=== Dataset entries ===

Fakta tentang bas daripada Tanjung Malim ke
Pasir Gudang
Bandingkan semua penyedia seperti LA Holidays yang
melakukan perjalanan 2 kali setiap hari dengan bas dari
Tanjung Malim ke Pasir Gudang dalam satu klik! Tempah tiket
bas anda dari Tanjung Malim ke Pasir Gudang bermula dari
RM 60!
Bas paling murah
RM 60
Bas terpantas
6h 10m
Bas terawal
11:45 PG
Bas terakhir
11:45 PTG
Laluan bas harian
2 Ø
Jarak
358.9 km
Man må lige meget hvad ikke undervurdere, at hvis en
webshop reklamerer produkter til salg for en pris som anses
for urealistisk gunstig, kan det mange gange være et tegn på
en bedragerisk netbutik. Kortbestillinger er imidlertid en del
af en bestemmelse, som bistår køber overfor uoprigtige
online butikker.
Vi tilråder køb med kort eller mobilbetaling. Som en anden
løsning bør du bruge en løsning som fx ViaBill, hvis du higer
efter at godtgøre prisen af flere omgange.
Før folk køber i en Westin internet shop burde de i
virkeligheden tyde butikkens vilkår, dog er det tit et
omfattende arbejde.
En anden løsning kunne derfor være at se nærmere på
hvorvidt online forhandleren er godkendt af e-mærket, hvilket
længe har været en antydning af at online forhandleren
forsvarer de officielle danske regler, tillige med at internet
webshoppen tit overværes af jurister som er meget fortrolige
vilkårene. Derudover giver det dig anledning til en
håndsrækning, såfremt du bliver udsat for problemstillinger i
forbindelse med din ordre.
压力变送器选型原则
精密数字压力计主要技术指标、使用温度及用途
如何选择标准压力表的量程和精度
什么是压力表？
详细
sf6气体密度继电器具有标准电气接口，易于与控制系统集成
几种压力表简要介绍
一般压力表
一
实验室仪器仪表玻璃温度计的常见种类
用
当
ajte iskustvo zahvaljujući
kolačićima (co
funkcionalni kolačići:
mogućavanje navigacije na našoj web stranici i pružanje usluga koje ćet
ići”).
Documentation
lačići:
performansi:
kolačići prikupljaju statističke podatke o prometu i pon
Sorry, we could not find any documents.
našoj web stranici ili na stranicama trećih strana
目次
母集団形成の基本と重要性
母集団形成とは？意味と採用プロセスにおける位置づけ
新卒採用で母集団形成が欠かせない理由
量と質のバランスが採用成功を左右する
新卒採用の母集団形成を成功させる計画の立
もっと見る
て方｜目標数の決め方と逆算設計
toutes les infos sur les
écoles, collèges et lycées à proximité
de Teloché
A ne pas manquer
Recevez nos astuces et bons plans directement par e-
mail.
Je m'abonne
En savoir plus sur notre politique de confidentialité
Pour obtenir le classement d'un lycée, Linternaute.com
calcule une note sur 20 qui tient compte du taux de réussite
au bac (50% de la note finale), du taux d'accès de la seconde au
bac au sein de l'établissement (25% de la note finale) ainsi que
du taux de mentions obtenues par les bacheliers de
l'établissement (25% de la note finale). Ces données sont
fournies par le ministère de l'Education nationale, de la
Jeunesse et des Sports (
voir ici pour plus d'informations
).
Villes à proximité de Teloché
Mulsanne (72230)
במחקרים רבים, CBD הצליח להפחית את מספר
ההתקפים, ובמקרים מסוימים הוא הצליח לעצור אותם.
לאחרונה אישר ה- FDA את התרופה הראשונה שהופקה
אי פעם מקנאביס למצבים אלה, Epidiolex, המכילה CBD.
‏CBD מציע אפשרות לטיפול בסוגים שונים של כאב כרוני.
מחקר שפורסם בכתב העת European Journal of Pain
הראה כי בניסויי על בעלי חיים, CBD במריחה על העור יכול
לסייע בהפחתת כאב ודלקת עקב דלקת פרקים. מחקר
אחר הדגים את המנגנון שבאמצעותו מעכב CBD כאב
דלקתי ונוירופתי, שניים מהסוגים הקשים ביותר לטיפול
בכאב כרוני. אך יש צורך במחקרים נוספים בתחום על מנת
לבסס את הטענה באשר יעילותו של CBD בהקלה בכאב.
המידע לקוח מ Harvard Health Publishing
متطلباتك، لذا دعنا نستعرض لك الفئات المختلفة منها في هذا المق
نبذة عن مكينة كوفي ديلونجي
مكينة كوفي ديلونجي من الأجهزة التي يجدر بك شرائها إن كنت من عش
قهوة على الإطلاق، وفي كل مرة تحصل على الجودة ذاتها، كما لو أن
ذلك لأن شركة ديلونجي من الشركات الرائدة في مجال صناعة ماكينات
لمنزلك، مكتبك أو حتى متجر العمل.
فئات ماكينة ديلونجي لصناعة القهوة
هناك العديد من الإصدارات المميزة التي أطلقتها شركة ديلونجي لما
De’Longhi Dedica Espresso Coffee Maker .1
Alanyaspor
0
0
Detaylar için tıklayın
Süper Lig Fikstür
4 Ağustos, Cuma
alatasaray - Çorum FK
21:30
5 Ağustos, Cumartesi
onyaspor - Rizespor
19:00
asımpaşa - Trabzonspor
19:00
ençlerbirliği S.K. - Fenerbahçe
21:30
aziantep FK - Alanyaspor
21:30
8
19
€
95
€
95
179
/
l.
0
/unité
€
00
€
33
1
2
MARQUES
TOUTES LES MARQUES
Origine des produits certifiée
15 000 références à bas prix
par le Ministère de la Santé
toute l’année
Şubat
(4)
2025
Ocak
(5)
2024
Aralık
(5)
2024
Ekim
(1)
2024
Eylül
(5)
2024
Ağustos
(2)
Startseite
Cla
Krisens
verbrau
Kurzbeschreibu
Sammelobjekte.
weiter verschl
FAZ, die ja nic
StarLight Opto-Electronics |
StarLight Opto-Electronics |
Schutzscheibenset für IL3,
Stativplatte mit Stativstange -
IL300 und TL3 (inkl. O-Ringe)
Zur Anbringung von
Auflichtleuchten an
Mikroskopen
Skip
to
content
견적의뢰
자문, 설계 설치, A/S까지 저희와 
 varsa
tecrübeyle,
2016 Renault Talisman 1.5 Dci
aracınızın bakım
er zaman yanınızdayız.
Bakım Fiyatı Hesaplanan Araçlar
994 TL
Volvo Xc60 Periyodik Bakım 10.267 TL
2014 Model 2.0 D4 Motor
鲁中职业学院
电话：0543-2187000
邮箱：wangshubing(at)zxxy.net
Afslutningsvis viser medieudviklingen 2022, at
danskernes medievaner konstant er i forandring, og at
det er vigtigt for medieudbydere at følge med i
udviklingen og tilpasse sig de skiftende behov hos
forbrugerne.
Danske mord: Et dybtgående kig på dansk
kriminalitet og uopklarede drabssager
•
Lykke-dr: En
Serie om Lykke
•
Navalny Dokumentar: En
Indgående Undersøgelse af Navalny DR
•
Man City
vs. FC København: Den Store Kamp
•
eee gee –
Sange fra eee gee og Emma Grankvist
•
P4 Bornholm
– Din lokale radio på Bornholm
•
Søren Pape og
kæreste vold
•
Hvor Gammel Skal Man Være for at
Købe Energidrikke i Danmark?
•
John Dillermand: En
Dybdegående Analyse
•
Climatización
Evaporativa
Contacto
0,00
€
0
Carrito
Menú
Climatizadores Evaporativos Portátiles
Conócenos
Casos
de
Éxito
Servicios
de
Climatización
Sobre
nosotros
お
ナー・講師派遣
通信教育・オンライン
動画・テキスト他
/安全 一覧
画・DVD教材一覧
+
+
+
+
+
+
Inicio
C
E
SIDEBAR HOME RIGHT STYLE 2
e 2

=== JOB ITEM ===
Reproduce the lines of the entries from the beginning through the line that contains "længe har været", including that line.

=== RESULT ===
Fakta tentang bas daripada Tanjung Malim ke
Pasir Gudang
Bandingkan semua penyedia seperti LA Holidays yang
melakukan perjalanan 2 kali setiap hari dengan bas dari
Tanjung Malim ke Pasir Gudang dalam satu klik! Tempah tiket
bas anda dari Tanjung Malim ke Pasir Gudang bermula dari
RM 60!
Bas paling murah
RM 60
Bas terpantas
6h 10m
Bas terawal
11:45 PG
Bas terakhir
11:45 PTG
Laluan bas harian
2 Ø
Jarak
358.9 km
Man må lige meget hvad ikke undervurdere, at hvis en
webshop reklamerer produkter til salg for en pris som anses
for urealistisk gunstig, kan det mange gange være et tegn på
en bedragerisk netbutik. Kortbestillinger er imidlertid en del
af en bestemmelse, som bistår køber overfor uoprigtige
online butikker.
Vi tilråder køb med kort eller mobilbetaling. Som en anden
løsning bør du bruge en løsning som fx ViaBill, hvis du higer
efter at godtgøre prisen af flere omgange.
Før folk køber i en Westin internet shop burde de i
virkeligheden tyde butikkens vilkår, dog er det tit et
omfattende arbejde.
En anden løsning kunne derfor være at se nærmere på
hvorvidt online forhandleren er godkendt af e-mærket, hvilket
længe har været en antydning af at online forhandleren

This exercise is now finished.